If a girl says she loves you, do you tell her thank you or run away screaming? Asking for a dad.
Seriously, asking for a dad. I need a dad.
Santa Claus isn’t real. Ain’t no man checking a list twice
my toddler should guest star on American Idol because his critiques of my singing would make Simon Cowell blush
It’s only fair that if the TSA should ban over 3oz of liquid carried on a person, they should also ban a person wearing over 3oz of cologne.
Caveman 1: Tell me a story.
Caveman 2: Once upon a time….
Caveman 1: Woah you lost me!
interviewer: can you use word
me: buddy [putting hand on his shoulder] I can use a lot of words
I was using the self-checkout at the grocery store and since I’m such a good customer, I decided to give myself a free gallon of milk.

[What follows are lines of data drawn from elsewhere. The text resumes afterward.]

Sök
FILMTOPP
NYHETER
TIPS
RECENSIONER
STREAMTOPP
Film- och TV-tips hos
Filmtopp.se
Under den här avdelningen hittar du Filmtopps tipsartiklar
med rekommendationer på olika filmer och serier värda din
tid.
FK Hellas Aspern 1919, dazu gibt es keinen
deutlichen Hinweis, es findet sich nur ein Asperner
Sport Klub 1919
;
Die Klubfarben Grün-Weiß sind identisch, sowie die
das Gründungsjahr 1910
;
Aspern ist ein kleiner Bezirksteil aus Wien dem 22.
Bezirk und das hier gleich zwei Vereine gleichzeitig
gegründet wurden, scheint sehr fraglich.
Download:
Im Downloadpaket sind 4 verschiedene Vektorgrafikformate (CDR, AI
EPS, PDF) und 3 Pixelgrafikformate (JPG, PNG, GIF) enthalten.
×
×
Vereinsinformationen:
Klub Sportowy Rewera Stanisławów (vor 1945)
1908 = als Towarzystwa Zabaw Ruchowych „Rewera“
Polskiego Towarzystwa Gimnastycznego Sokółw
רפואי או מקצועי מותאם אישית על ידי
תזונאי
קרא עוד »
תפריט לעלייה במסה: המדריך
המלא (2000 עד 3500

I am a man, a man with a cold, so I guess this is goodbye.
“How’d ya get that bruise on your cheek?”
*remembers dropping her phone on her face in bed*
Me: Street Fight
Normalize asking the spelling bee moderator to use it as a safe word. Wait huh
Tuesdays are the worst so here is the funniest video of all time
If your friends won’t go into a dark forest with you, memorize the ancient ritual text and help you summon a demon so that there is a fourth person to play Monopoly with, can you really consider them friends?
I give everyone nicknames because using real names is for people who can remember people’s names.
[First date]
Him: “I’m Mark. I’m a librarian.”
Me: “So, you’re a book Mark?”
If you tell Dad jokes and you’re not actually a Dad, you are a faux pa.
He thinks the lipstick kiss I left on his bedroom mirror was for him, but I was just kissing my reflection.
Weird how people think I won’t summon Satan when they talk to me while chewing.